Mint
The world’s largest software company, Microsoft Corp., and Internet giant Google Inc. have more in common than the dominance of their respective markets. Both are also essentially one-trick ponies that have used their prodigious cash flows to pursue a host of side projects in attempts to diversify. And neither has had much success.
A trying economic climate is changing that. Google recently axed its print advertisement ambitions and Microsoft sold its long-held stake in cable operator Comcast Corp. Their other non-core projects should be next.
Microsoft’s core competency remains software—its ubiquitous operating system and various other programs. These account for 82% of its revenues and nearly all of its operating income. The company has used a lot of those profits to support forays into products like videogames and online search.
But those haven’t become the money-spinners it hoped for. Microsoft’s Xbox gaming console just turned its first profit last year after seven years on the market.
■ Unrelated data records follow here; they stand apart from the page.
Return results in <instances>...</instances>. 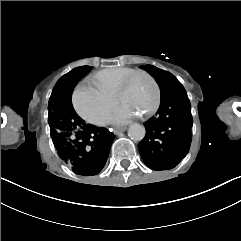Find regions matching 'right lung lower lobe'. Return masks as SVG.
<instances>
[{
  "mask_svg": "<svg viewBox=\"0 0 241 241\" xmlns=\"http://www.w3.org/2000/svg\"><path fill=\"white\" fill-rule=\"evenodd\" d=\"M90 70L89 66L73 69L67 78L68 90L72 92L77 82ZM62 113L66 136L55 144L58 155L78 175L98 174L107 161L115 136L105 128L86 124L74 109H63Z\"/></svg>",
  "mask_w": 241,
  "mask_h": 241,
  "instance_id": "right-lung-lower-lobe-1",
  "label": "right lung lower lobe"
}]
</instances>
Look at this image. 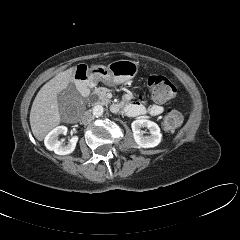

In 2007, the company had to take a $1 billion (Rs 4,890 crore) charge to repair defective units.
Microsoft’s online search effort has also struggled. Its MSN portal has a dismal 8.5% share of the US search market and the unit that houses it lost $480 million last quarter. Google, meanwhile, makes virtually all its revenues from advertising related to Internet searches. Still, that hasn’t stopped the company from pouring money—and employee time—into online video, cloud computing and lobbying for renewable energy projects.